▶ _DIRECTIONS_
Copy the records below word for word, leaving out the pictures.

STORED DATA section start

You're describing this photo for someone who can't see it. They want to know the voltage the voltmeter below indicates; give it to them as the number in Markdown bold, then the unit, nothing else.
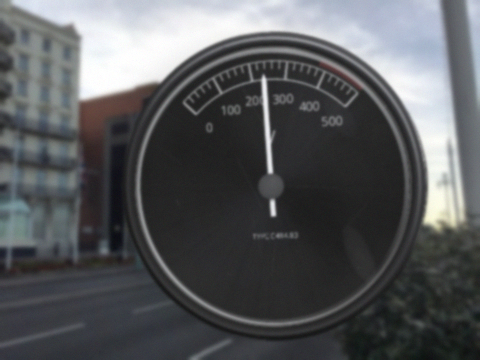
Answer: **240** V
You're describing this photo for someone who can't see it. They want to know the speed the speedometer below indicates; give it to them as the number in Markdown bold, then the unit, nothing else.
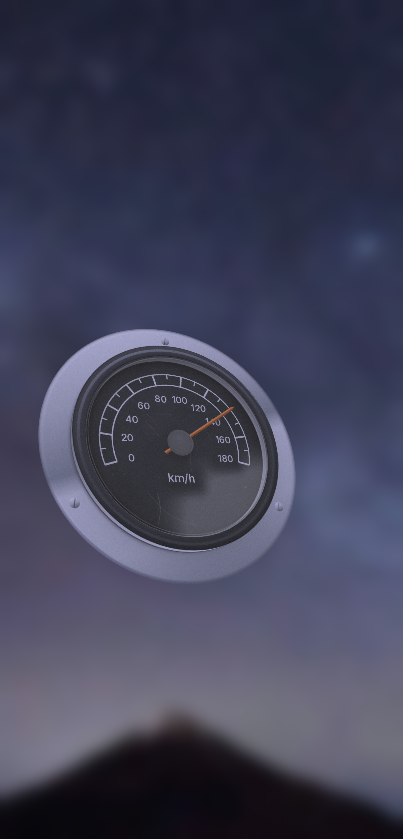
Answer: **140** km/h
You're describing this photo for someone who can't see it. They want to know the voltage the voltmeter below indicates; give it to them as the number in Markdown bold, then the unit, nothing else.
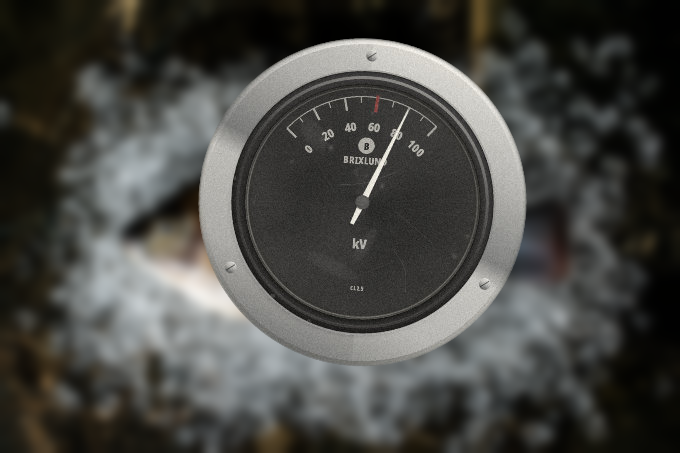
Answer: **80** kV
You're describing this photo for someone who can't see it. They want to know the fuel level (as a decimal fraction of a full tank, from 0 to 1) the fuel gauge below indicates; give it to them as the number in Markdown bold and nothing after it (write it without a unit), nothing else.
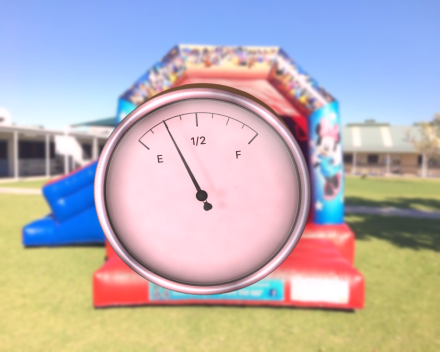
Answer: **0.25**
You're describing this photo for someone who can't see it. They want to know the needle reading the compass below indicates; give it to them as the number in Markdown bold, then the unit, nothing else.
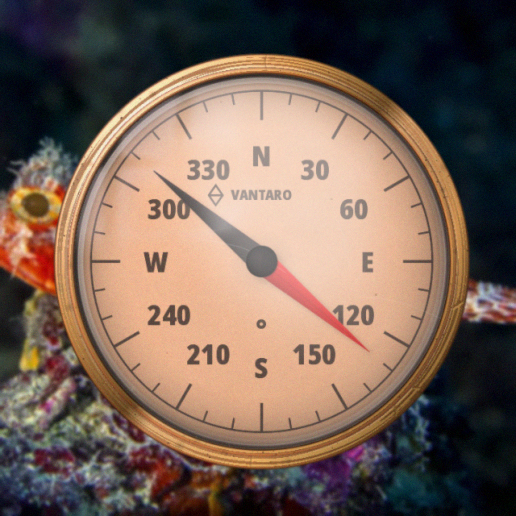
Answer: **130** °
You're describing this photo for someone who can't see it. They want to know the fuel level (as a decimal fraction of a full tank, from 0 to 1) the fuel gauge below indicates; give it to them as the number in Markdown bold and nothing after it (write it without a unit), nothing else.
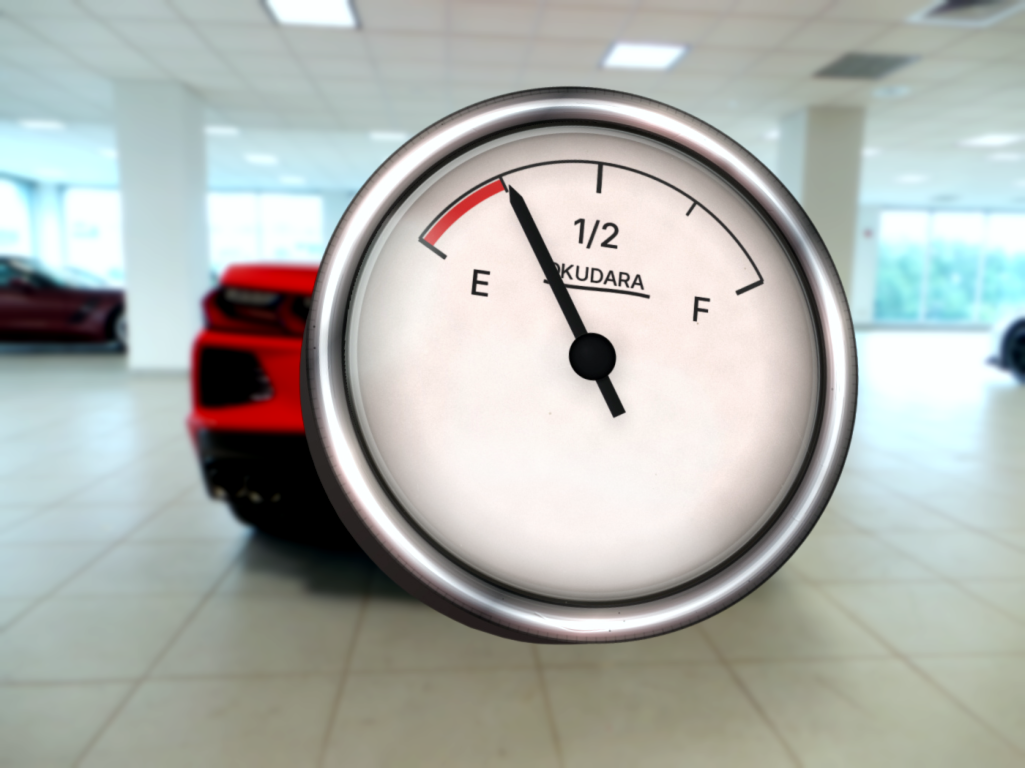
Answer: **0.25**
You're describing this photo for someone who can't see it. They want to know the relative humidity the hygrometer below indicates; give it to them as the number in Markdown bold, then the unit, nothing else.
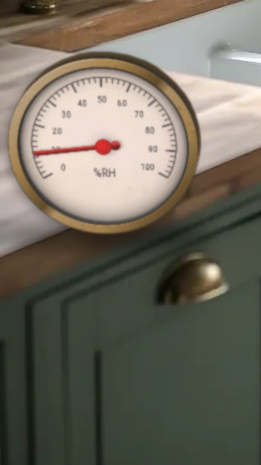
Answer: **10** %
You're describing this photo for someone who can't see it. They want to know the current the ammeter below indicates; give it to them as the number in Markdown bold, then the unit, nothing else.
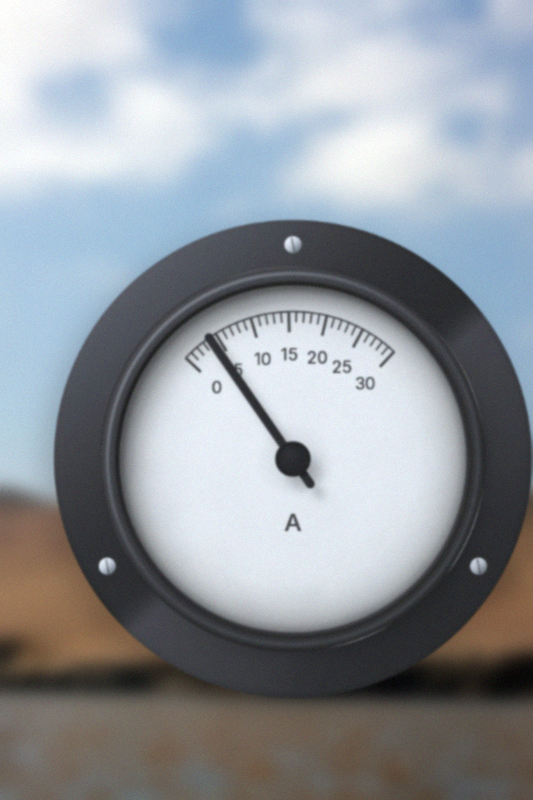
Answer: **4** A
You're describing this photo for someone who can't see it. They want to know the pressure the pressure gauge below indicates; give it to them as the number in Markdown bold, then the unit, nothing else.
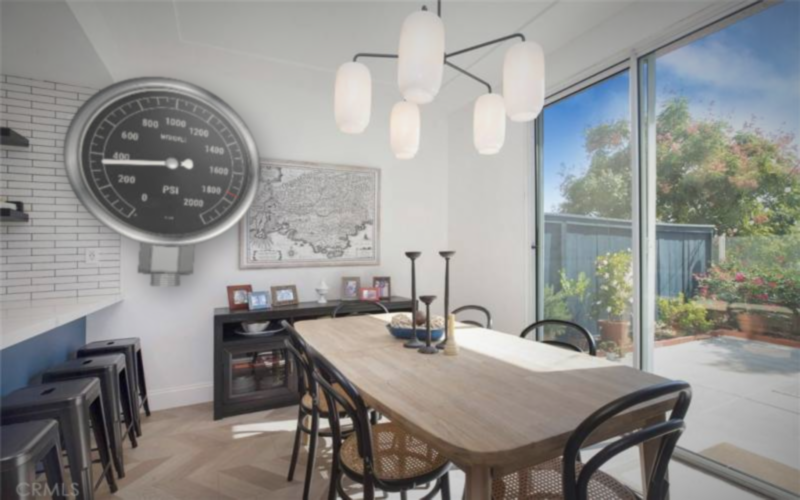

STORED DATA section end

▶ _FINISHED EXERCISE_
You're describing this photo for someone who can't see it. They want to know the voltage the voltmeter below indicates; give it to them as the number in Markdown bold, then the unit, nothing else.
Answer: **240** V
You're describing this photo for someone who can't see it. They want to know the speed the speedometer below indicates; give it to them as the number in Markdown bold, then the unit, nothing else.
Answer: **140** km/h
You're describing this photo for someone who can't see it. They want to know the voltage the voltmeter below indicates; give it to them as the number in Markdown bold, then the unit, nothing else.
Answer: **80** kV
You're describing this photo for someone who can't see it. They want to know the fuel level (as a decimal fraction of a full tank, from 0 to 1) the fuel gauge below indicates; give it to them as the number in Markdown bold and nothing after it (write it without a unit), nothing else.
Answer: **0.25**
You're describing this photo for someone who can't see it. They want to know the needle reading the compass below indicates; give it to them as the number in Markdown bold, then the unit, nothing else.
Answer: **130** °
You're describing this photo for someone who can't see it. They want to know the fuel level (as a decimal fraction of a full tank, from 0 to 1) the fuel gauge below indicates; give it to them as the number in Markdown bold and nothing after it (write it without a unit), nothing else.
Answer: **0.25**
You're describing this photo for someone who can't see it. They want to know the relative humidity the hygrometer below indicates; give it to them as the number in Markdown bold, then the unit, nothing else.
Answer: **10** %
You're describing this photo for someone who can't see it. They want to know the current the ammeter below indicates; give it to them as the number in Markdown bold, then the unit, nothing else.
Answer: **4** A
You're describing this photo for someone who can't see it. They want to know the pressure the pressure gauge below indicates; give it to them as the number in Markdown bold, then the unit, nothing else.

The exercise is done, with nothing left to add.